Des profils à risque ?
Les visites médicales à l’embauche et périodiques ont « un caractère exclusivement préventif », stipule le code du travail (Art. R7214-9). Ces examens ont pour finalité « de s’assurer que l’emploi n’est pas incompatible avec l’état de santé du salarié et que celui-ci n’est pas atteint d’une affection contagieuse », établit l’article R7214-11. La médecine du travail émet un diagnostic mais n’assure pas de suivi.
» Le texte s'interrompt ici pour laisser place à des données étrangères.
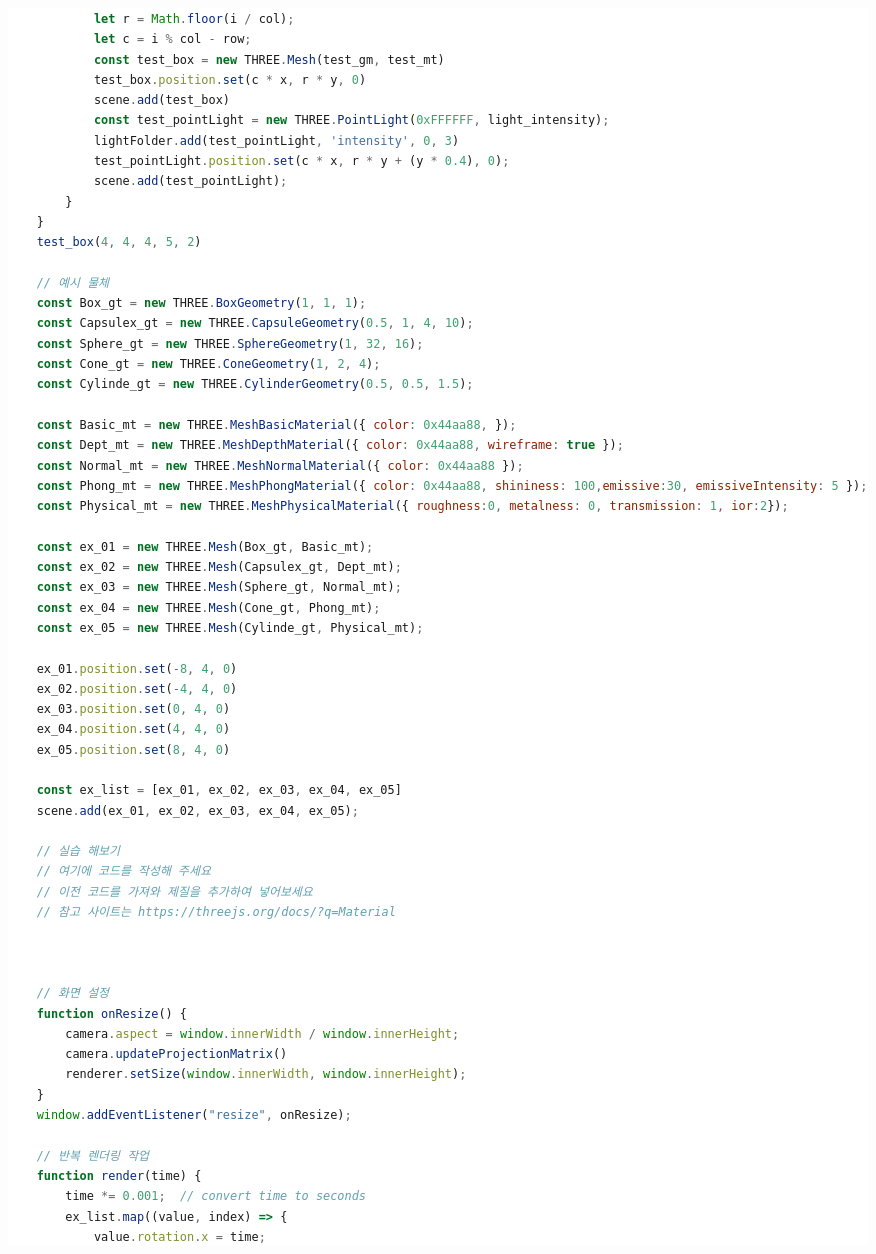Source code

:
```js
            let r = Math.floor(i / col);
            let c = i % col - row;
            const test_box = new THREE.Mesh(test_gm, test_mt)
            test_box.position.set(c * x, r * y, 0)
            scene.add(test_box)
            const test_pointLight = new THREE.PointLight(0xFFFFFF, light_intensity);
            lightFolder.add(test_pointLight, 'intensity', 0, 3)
            test_pointLight.position.set(c * x, r * y + (y * 0.4), 0);
            scene.add(test_pointLight);
        }
    }
    test_box(4, 4, 4, 5, 2)

    // 예시 물체
    const Box_gt = new THREE.BoxGeometry(1, 1, 1);
    const Capsulex_gt = new THREE.CapsuleGeometry(0.5, 1, 4, 10);
    const Sphere_gt = new THREE.SphereGeometry(1, 32, 16);
    const Cone_gt = new THREE.ConeGeometry(1, 2, 4);
    const Cylinde_gt = new THREE.CylinderGeometry(0.5, 0.5, 1.5);

    const Basic_mt = new THREE.MeshBasicMaterial({ color: 0x44aa88, });
    const Dept_mt = new THREE.MeshDepthMaterial({ color: 0x44aa88, wireframe: true });
    const Normal_mt = new THREE.MeshNormalMaterial({ color: 0x44aa88 });
    const Phong_mt = new THREE.MeshPhongMaterial({ color: 0x44aa88, shininess: 100,emissive:30, emissiveIntensity: 5 });
    const Physical_mt = new THREE.MeshPhysicalMaterial({ roughness:0, metalness: 0, transmission: 1, ior:2});
    
    const ex_01 = new THREE.Mesh(Box_gt, Basic_mt);
    const ex_02 = new THREE.Mesh(Capsulex_gt, Dept_mt);
    const ex_03 = new THREE.Mesh(Sphere_gt, Normal_mt);
    const ex_04 = new THREE.Mesh(Cone_gt, Phong_mt);
    const ex_05 = new THREE.Mesh(Cylinde_gt, Physical_mt);

    ex_01.position.set(-8, 4, 0)
    ex_02.position.set(-4, 4, 0)
    ex_03.position.set(0, 4, 0)
    ex_04.position.set(4, 4, 0)
    ex_05.position.set(8, 4, 0)

    const ex_list = [ex_01, ex_02, ex_03, ex_04, ex_05]
    scene.add(ex_01, ex_02, ex_03, ex_04, ex_05);

    // 실습 해보기
    // 여기에 코드를 작성해 주세요
    // 이전 코드를 가져와 제질을 추가하여 넣어보세요 
    // 참고 사이트는 https://threejs.org/docs/?q=Material



    // 화면 설정
    function onResize() {
        camera.aspect = window.innerWidth / window.innerHeight;
        camera.updateProjectionMatrix()
        renderer.setSize(window.innerWidth, window.innerHeight);
    }
    window.addEventListener("resize", onResize);

    // 반복 렌더링 작업
    function render(time) {
        time *= 0.001;  // convert time to seconds
        ex_list.map((value, index) => {
            value.rotation.x = time;
```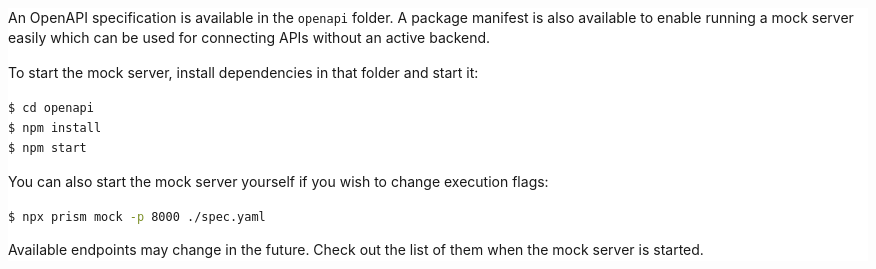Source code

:An OpenAPI specification is available in the `openapi` folder. A package manifest is also available to enable running a mock server easily which can be used for connecting APIs without an active backend.

To start the mock server, install dependencies in that folder and start it:

```bash
$ cd openapi
$ npm install
$ npm start
```

You can also start the mock server yourself if you wish to change execution flags:

```bash
$ npx prism mock -p 8000 ./spec.yaml
```

Available endpoints may change in the future. Check out the list of them when the mock server is started.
Lydia Levant-Bol se dit favorable à un examen psychologique à l’embauche : « Les DRH ou les N+1 doivent cerner les « personnalités à risque» chez les collaborateurs : ceux qui s’impliquent affectivement au travail, qui sont extrêmement passionnés, développent naturellement un souci pour l’excellence, recherchent frénétiquement la performance ou la productivité. Le problème, c’est que ce sont souvent des « qualités professionnelles positives », mais qui à l’excès peuvent s’avérer très dangereuses ». Elle fait ici particulièrement référence à l’addiction à des produits dopants.
L’INRS recommande également « un repérage et une prise en charge des situations individuelles ». Dans son document pour la Médecine du Travail de 2008, l’institut cite un enquête inter-entreprise réalisée en 1995 : 22% des prélèvements urinaires présentaient au moins une substance psychoactive (cannabis, opiacés, amphétamines, cocaïne, barbituriques, benzodiazépines et alcool). L’INRS remarque que les consommateurs de ces substances sont plus nombreux aux postes de sûreté/sécurité (40% des prélèvements étaient positifs).
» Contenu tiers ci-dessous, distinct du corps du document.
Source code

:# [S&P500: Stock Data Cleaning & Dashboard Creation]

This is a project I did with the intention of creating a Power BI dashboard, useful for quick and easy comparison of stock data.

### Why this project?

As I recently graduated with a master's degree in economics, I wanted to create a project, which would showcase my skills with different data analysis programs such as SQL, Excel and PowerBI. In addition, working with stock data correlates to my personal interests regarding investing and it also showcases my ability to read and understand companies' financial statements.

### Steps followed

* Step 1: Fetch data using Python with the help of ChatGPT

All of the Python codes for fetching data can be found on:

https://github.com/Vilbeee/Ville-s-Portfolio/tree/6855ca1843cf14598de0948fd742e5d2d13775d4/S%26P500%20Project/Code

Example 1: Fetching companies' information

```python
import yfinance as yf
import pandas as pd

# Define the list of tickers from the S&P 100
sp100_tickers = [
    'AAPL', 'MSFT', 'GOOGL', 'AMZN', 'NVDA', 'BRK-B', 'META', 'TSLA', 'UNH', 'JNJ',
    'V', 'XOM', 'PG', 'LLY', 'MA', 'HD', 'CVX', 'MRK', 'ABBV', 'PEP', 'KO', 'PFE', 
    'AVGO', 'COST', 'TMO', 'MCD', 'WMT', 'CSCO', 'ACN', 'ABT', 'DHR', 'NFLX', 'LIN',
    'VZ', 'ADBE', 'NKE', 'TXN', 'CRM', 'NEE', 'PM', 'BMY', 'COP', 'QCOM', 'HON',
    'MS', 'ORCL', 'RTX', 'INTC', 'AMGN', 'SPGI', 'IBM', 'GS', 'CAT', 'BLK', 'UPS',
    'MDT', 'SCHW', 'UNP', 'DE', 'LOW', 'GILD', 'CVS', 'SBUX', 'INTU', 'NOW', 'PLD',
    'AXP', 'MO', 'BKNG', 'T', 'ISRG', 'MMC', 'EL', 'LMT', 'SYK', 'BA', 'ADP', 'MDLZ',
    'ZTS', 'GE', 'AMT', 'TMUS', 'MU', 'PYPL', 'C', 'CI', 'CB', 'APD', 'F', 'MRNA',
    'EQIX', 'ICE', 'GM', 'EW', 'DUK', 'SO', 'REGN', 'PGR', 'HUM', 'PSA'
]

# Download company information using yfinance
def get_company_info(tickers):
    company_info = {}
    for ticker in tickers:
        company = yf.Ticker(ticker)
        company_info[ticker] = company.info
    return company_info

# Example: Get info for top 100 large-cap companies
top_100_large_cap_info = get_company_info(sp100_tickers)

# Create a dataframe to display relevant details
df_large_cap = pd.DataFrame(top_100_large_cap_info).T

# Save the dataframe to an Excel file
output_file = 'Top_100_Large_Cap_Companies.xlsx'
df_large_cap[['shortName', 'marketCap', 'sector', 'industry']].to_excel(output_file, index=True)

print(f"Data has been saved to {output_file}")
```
La psychologue confirme : « il faut veiller aux personnes qui occupent des postes à risques, nécessitant une grande vigilance, mais aussi aux postes à fortes responsabilités, aux personnes qui travaillent dans l’urgence ».
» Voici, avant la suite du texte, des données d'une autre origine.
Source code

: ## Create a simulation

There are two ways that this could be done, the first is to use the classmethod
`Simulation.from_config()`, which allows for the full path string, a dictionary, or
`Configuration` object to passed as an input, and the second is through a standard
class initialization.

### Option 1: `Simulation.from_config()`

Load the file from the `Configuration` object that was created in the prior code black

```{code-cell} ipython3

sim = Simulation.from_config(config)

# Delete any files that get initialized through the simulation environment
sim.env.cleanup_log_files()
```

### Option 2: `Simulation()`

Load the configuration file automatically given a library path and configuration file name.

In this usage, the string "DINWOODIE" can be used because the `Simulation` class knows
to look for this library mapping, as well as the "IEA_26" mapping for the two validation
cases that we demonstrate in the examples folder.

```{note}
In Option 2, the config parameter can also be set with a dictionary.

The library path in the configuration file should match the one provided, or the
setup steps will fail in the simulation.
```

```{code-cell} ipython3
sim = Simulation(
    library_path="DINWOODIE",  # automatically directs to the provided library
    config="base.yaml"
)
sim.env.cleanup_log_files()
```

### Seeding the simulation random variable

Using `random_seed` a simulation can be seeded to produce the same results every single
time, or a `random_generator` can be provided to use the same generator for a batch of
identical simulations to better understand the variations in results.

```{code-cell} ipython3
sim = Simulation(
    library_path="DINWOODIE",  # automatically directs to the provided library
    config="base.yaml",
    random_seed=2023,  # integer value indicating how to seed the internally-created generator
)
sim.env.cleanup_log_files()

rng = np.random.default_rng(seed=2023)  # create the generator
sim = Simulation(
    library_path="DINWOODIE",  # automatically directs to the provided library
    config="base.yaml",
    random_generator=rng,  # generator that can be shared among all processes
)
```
L’institut cité également une étude de l’INSERM de 2003 qui met en exergue une consommation plus fréquente d’alcool dans les professions pénibles et pour les postes en contact avec le public.
Remettre en question son management
La psycholoque évoque la nécessité d’instaurer un climat de confiance « qui permet aux employés en difficultés d’avoir l’assurance d’être dans une entreprise à l’écoute de leur santé ». Pour aborder le sujet de l’addiction sans bousculer le collaborateur, elle recommande une approche collective : un message interne sur le thème de la prévention, une conférence, une formation de sensibilisation. Mais surtout, « il ne faut viser personne en particulier, insiste-t-elle, faire taire les rumeurs, ne pas porter de regard accusateur, multiplier les entretiens d’évaluation et être en capacité de se remettre en question sur la charge de travail donnée aux collaborateurs ou sur son type de management ».
Elle suggère que les cadres consultent régulièrement un professionnel, psychologue ou conseiller, pour des « séances de supervision de leurs pratiques professionnelles ». Les participants accordent « le droit » à ce professionnel de « tirer la sonnette d’alarme, explique-t-elle. L’entreprise doit adopter un système de management qui ne favorise pas les situations de stress, qui ne demande pas aux salariés de dépasser leurs limites à outrance ».